▶ DIRECTIVE: Could you find every line in the records below that contains the word "Chevalier" and copy it?

SOURCE DATA section start

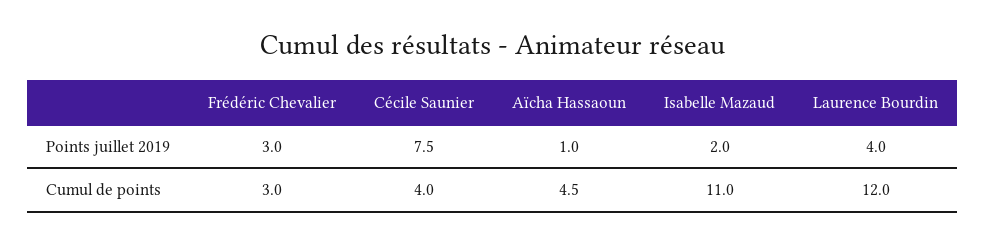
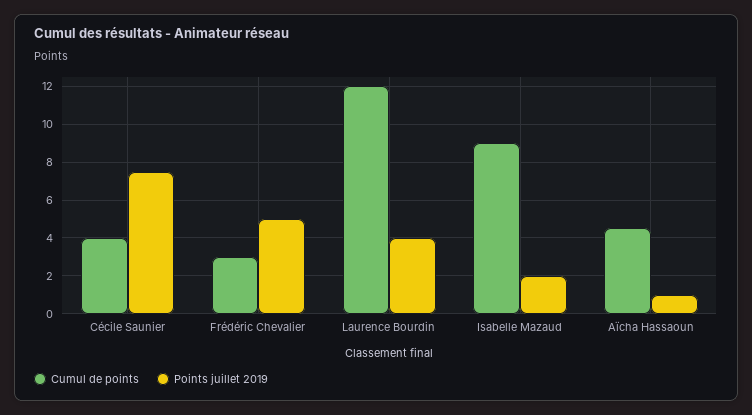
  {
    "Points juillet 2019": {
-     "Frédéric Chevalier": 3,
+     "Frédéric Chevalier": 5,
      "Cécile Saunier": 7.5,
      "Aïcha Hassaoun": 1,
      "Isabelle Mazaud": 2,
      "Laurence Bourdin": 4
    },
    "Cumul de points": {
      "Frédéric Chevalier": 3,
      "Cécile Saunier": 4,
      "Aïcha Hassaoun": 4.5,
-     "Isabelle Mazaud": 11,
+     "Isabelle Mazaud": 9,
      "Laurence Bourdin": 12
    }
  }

SOURCE DATA section end
SOURCE DATA section start

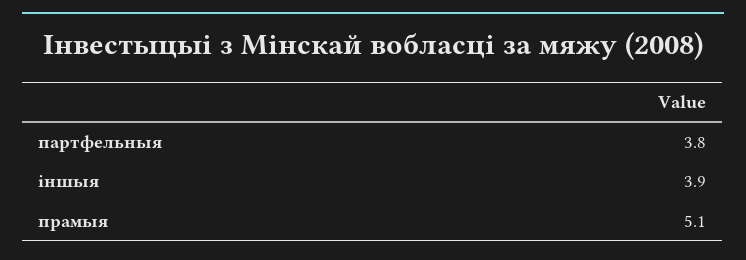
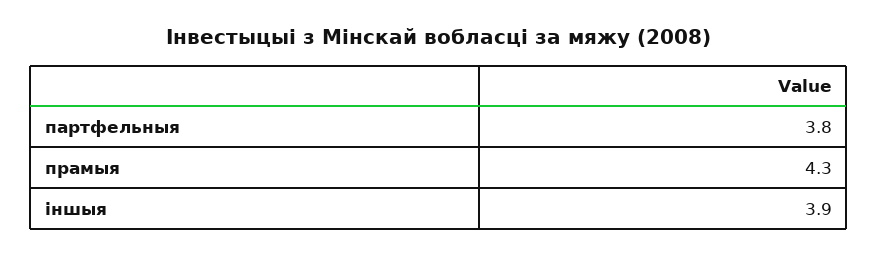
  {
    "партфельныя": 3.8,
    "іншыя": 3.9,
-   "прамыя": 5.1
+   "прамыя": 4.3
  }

SOURCE DATA section end

▶ EXERCISE OUTPUT:
-     "Frédéric Chevalier": 3,
+     "Frédéric Chevalier": 5,
      "Frédéric Chevalier": 3,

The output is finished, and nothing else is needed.